RECORDS FOR THE EXERCISE START

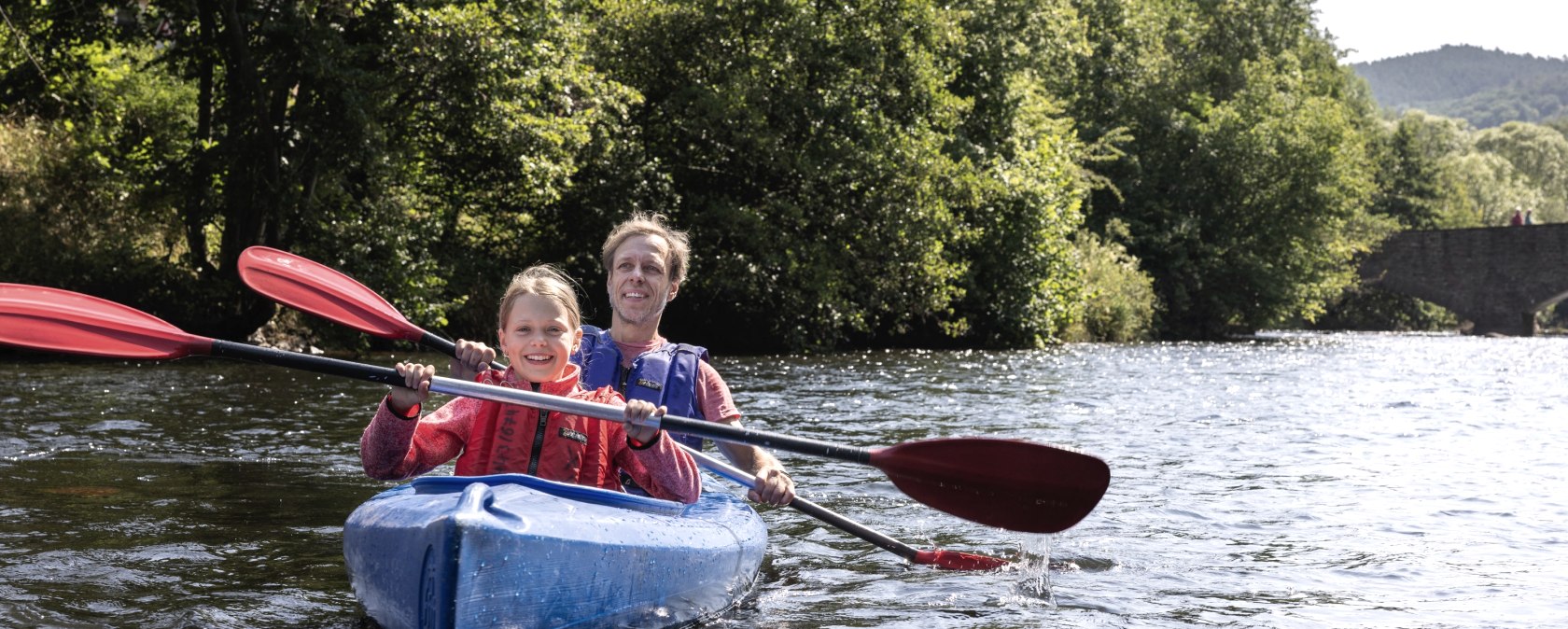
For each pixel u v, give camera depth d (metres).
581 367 4.27
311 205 14.45
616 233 4.45
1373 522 5.36
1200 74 34.75
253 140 14.19
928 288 20.39
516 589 2.96
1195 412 10.20
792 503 4.13
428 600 2.87
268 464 6.31
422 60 14.77
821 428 8.45
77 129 15.51
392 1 14.38
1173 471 6.81
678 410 4.26
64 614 3.52
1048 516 4.02
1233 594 4.08
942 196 20.42
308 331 15.39
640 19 18.48
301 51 13.77
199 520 4.87
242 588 3.87
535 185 15.94
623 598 3.27
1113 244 29.42
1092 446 7.86
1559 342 30.09
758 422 8.78
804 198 19.31
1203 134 32.34
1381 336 35.34
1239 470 6.86
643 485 3.95
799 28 18.72
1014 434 8.35
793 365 15.71
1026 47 23.30
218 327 14.47
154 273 14.47
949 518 5.42
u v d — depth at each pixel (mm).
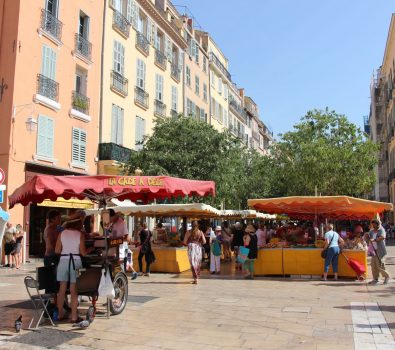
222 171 23406
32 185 7898
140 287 12570
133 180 8633
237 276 15117
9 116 18875
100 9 25609
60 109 21797
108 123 25766
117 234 11211
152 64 31625
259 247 15094
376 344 6562
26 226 19375
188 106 38719
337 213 20188
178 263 16281
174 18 38000
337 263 13992
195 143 23141
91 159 24188
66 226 8180
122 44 27609
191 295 11070
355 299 10359
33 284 7746
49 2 21750
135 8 29547
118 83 26859
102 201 9422
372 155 30438
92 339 7027
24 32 19688
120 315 8680
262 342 6777
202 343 6773
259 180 36562
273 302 10031
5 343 6832
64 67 22281
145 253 15578
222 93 51156
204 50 44500
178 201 24141
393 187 44188
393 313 8695
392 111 43219
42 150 20422
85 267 8445
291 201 15406
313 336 7062
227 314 8758
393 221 44938
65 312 8727
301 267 14586
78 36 23422
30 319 8344
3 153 18766
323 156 28094
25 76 19641
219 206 25812
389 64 44656
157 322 8109
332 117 30828
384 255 13062
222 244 20656
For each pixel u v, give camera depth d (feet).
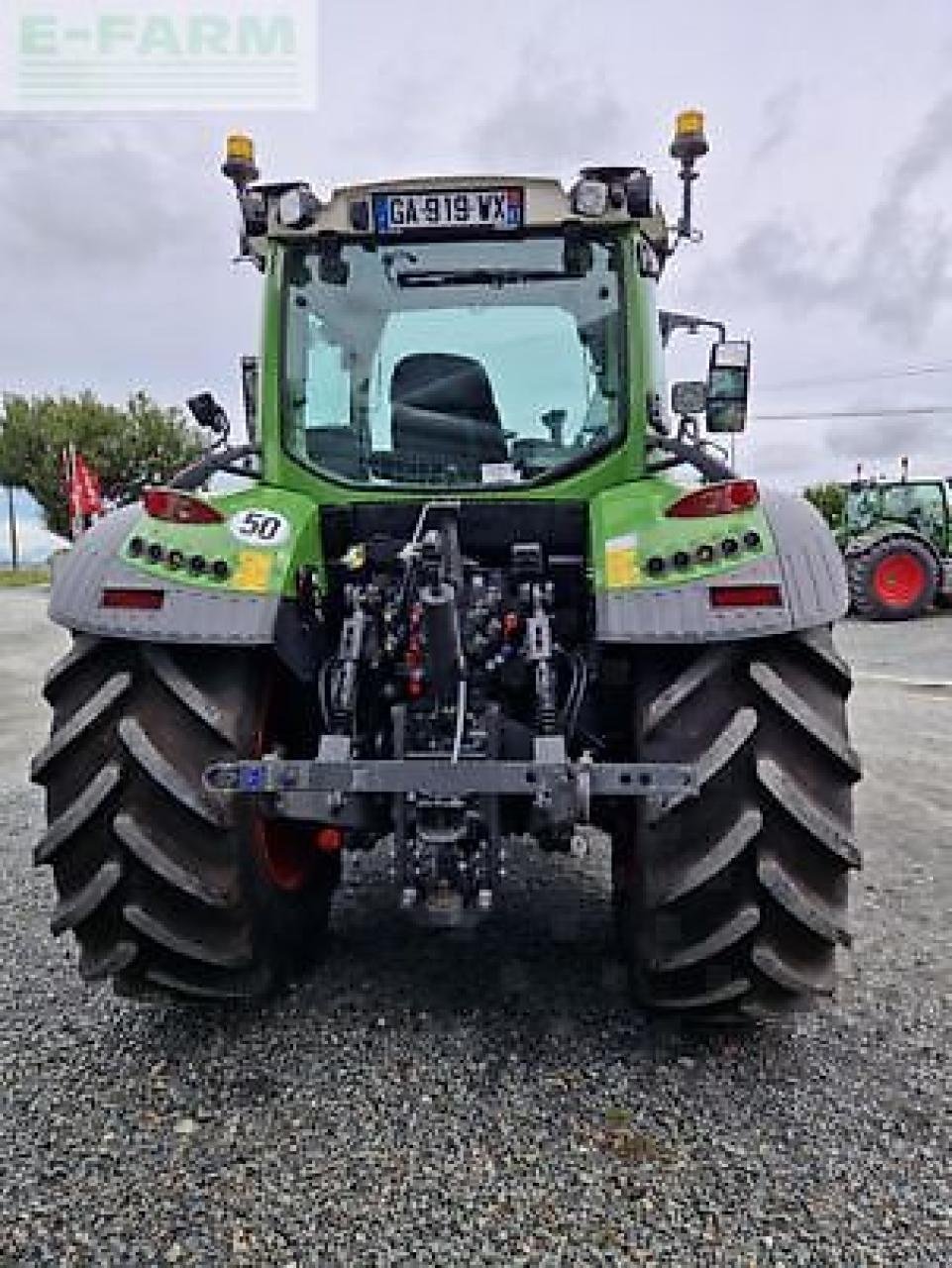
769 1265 5.97
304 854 9.51
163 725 8.05
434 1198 6.55
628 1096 7.63
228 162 11.42
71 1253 6.10
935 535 50.55
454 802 7.98
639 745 7.97
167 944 7.96
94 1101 7.59
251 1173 6.79
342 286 10.12
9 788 17.57
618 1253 6.07
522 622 9.16
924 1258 6.02
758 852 7.59
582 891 11.71
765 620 7.66
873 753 19.51
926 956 10.12
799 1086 7.76
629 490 9.22
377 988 9.34
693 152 11.61
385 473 10.19
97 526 9.04
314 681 9.06
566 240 9.91
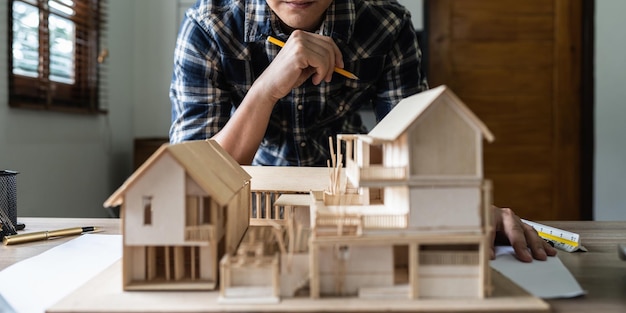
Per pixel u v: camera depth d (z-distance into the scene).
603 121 2.45
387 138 0.48
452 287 0.47
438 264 0.47
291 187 0.80
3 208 0.84
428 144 0.47
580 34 2.44
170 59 2.33
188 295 0.48
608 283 0.56
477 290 0.47
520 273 0.58
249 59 1.08
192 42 1.08
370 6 1.09
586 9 2.41
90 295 0.48
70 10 1.80
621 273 0.60
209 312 0.44
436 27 2.40
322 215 0.48
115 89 2.13
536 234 0.69
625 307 0.48
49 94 1.64
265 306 0.44
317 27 1.06
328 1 0.95
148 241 0.49
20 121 1.48
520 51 2.43
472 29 2.41
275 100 0.98
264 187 0.80
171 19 2.32
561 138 2.47
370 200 0.61
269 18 1.02
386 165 0.56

RECORDS FOR THE EXERCISE END

Could you repeat all of the entries exactly, without the pictures?

For each pixel u v, give camera depth d (metres).
581 367 4.27
311 205 14.45
616 233 4.45
1373 522 5.36
1200 74 34.75
253 140 14.19
928 288 20.39
516 589 2.96
1195 412 10.20
792 503 4.13
428 600 2.87
268 464 6.31
422 60 14.77
821 428 8.45
77 129 15.51
392 1 14.38
1173 471 6.81
678 410 4.26
64 614 3.52
1048 516 4.02
1233 594 4.08
942 196 20.42
308 331 15.39
640 19 18.48
301 51 13.77
199 520 4.87
242 588 3.87
535 185 15.94
623 598 3.27
1113 244 29.42
1092 446 7.86
1559 342 30.09
758 422 8.78
804 198 19.31
1203 134 32.34
1381 336 35.34
1239 470 6.86
643 485 3.95
799 28 18.72
1014 434 8.35
793 365 15.71
1026 47 23.30
218 327 14.47
154 273 14.47
949 518 5.42
u v d — depth at each pixel (mm).
222 171 23406
32 185 7898
140 287 12570
133 180 8633
237 276 15117
9 116 18875
100 9 25609
60 109 21797
108 123 25766
117 234 11211
152 64 31625
259 247 15094
376 344 6562
26 226 19375
188 106 38719
337 213 20188
178 263 16281
174 18 38000
337 263 13992
195 143 23141
91 159 24188
66 226 8180
122 44 27609
191 295 11070
355 299 10359
33 284 7746
49 2 21750
135 8 29547
118 83 26859
102 201 9422
372 155 30438
92 339 7027
24 32 19688
120 315 8680
262 342 6777
202 343 6773
259 180 36562
273 302 10031
5 343 6832
64 67 22281
145 253 15578
222 93 51156
204 50 44500
178 201 24141
393 187 44188
393 313 8695
392 111 43219
42 150 20422
85 267 8445
291 201 15406
313 336 7062
227 314 8758
393 221 44938
65 312 8727
301 267 14586
78 36 23422
30 319 8344
3 153 18766
323 156 28094
25 76 19641
219 206 25812
389 64 44656
157 322 8109
332 117 30828
384 255 13062
222 244 20656
For each pixel u v, give camera depth d (feet).
769 1265 5.97
304 854 9.51
163 725 8.05
434 1198 6.55
628 1096 7.63
228 162 11.42
71 1253 6.10
935 535 50.55
454 802 7.98
639 745 7.97
167 944 7.96
94 1101 7.59
251 1173 6.79
342 286 10.12
9 788 17.57
618 1253 6.07
522 622 9.16
924 1258 6.02
758 852 7.59
582 891 11.71
765 620 7.66
873 753 19.51
926 956 10.12
799 1086 7.76
629 490 9.22
377 988 9.34
693 152 11.61
385 473 10.19
97 526 9.04
314 681 9.06
566 240 9.91
Per pixel u v: camera depth d (z-distance into the scene).
603 121 2.45
387 138 0.48
452 287 0.47
438 264 0.47
291 187 0.80
3 208 0.84
428 144 0.47
580 34 2.44
170 59 2.33
188 295 0.48
608 283 0.56
477 290 0.47
520 273 0.58
249 59 1.08
192 42 1.08
370 6 1.09
586 9 2.41
90 295 0.48
70 10 1.80
621 273 0.60
209 312 0.44
436 27 2.40
322 215 0.48
115 89 2.13
536 234 0.69
625 307 0.48
49 94 1.64
265 306 0.44
317 27 1.06
328 1 0.95
148 241 0.49
20 121 1.48
520 51 2.43
472 29 2.41
275 100 0.98
264 187 0.80
171 19 2.32
561 138 2.47
370 200 0.61
269 18 1.02
386 165 0.56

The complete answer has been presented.